All of you can give a try on some of them if it appeals you.

Links to the post
Read Shalini's list on "of travels and travails" and Kanchans List on "Elan".


  1. You have a lovely blog. My first time here & I love it!!

  2. Welcome to my blog Shillu.I am extremely happy that you liked it.will wait for your comments.

  3. What a fantastic post, Lakshmi. I can tell you have really gone deep to find the books that have touched you. The only one I have read from your list is the first one....and that too was ages ago of course!

    PS: Love the photo...and Full Circle do post it on flickr so I can fave it :-)

  4. Love you shalini.Its only coz of you that i managed to dive deep down in my memories,dig out what remained inside me.thanks for doing that.Its nice to hear that you liked them.I am sure to post the full circle photo on flickr,but i have another photo of full circle and i will post that too.

  5. Nice Lakshmi. Love the latter three. Am making a mental note for Kamla Das after your recommendation. Is there a good english translation available that you can recommend?
    (love the fat roses in their green vase BTW!)

  6. It was very interesting to read about the background of 'One flew over the Cuckoo's Nest'. Thanks for putting this up!
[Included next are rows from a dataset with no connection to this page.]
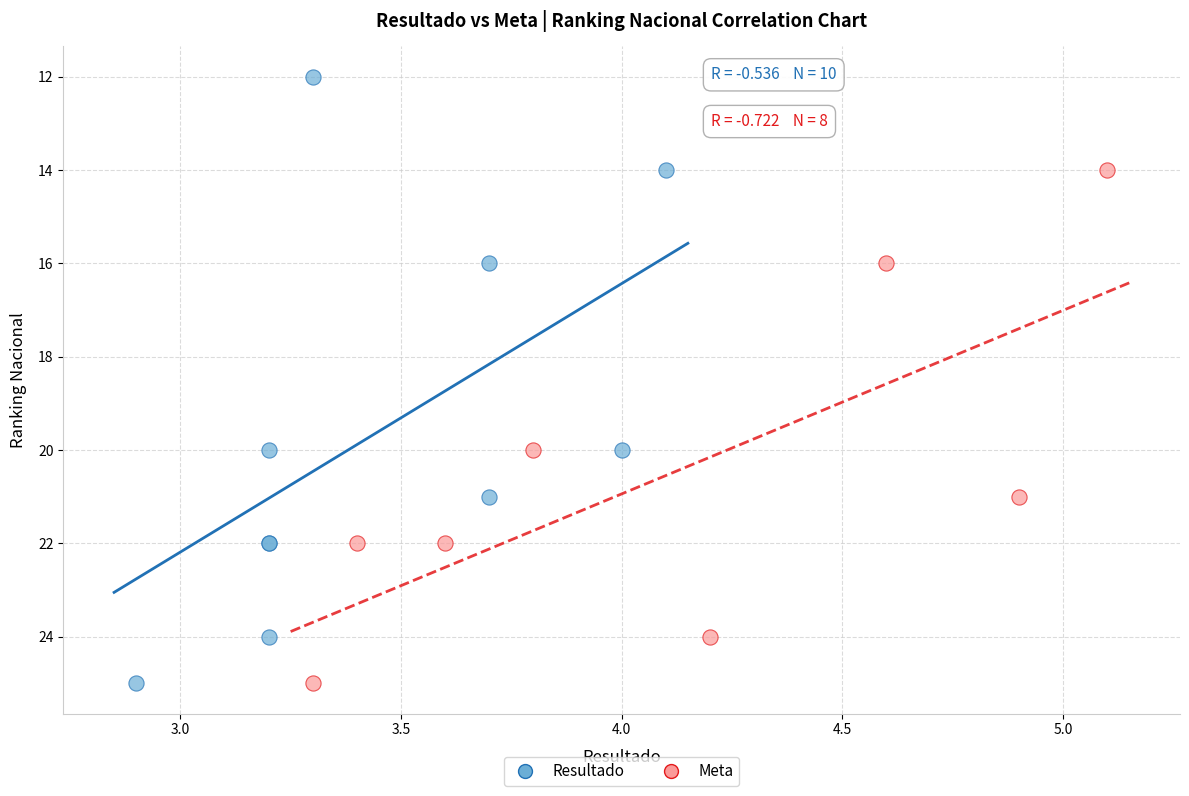

Which series has the largest Y range (max minus min)?

Resultado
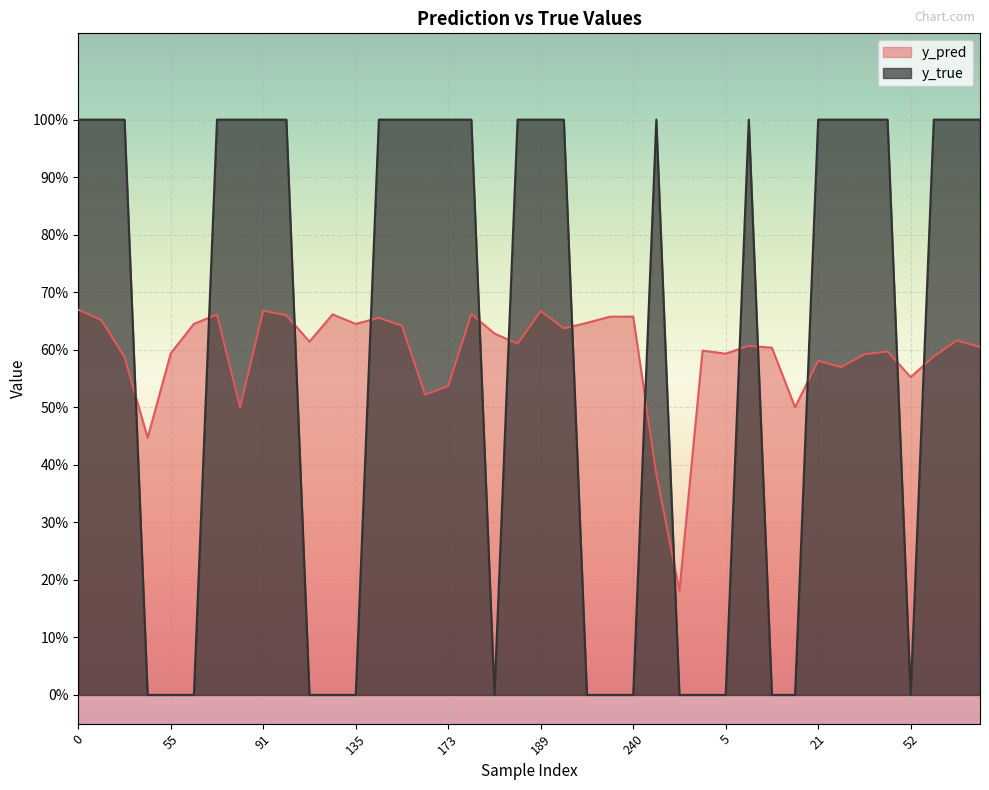

In y_pred, how many points are higher than both neighbors (excluding endpoints)?

12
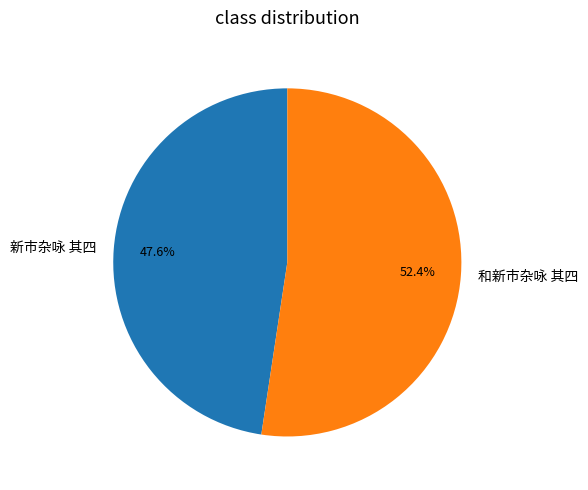

The 新市杂咏 其四 slice represents 58% of the pie. True or false?

False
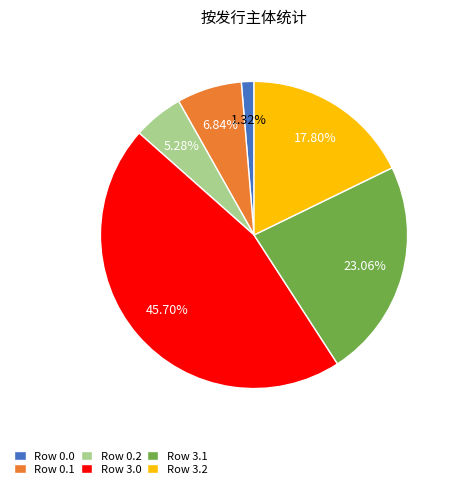

How many slices are in this pie chart?

6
  7. Thanks Chandan and Kiran ,Welcome to my blog.
    Chandan:You can read the autobiography of her.Its called "My story".
    Kiran:Thanks for loving the background of the books.The book is an acclaimed one and its been translated into the southindian language ,malayalam and hindi too by salmankhan and kareena.Loved the English and malayalam too.Have seen it umpteen number of times.If i love something (my character) wise,as i read the books over and over and i see the films over and over.Thanks.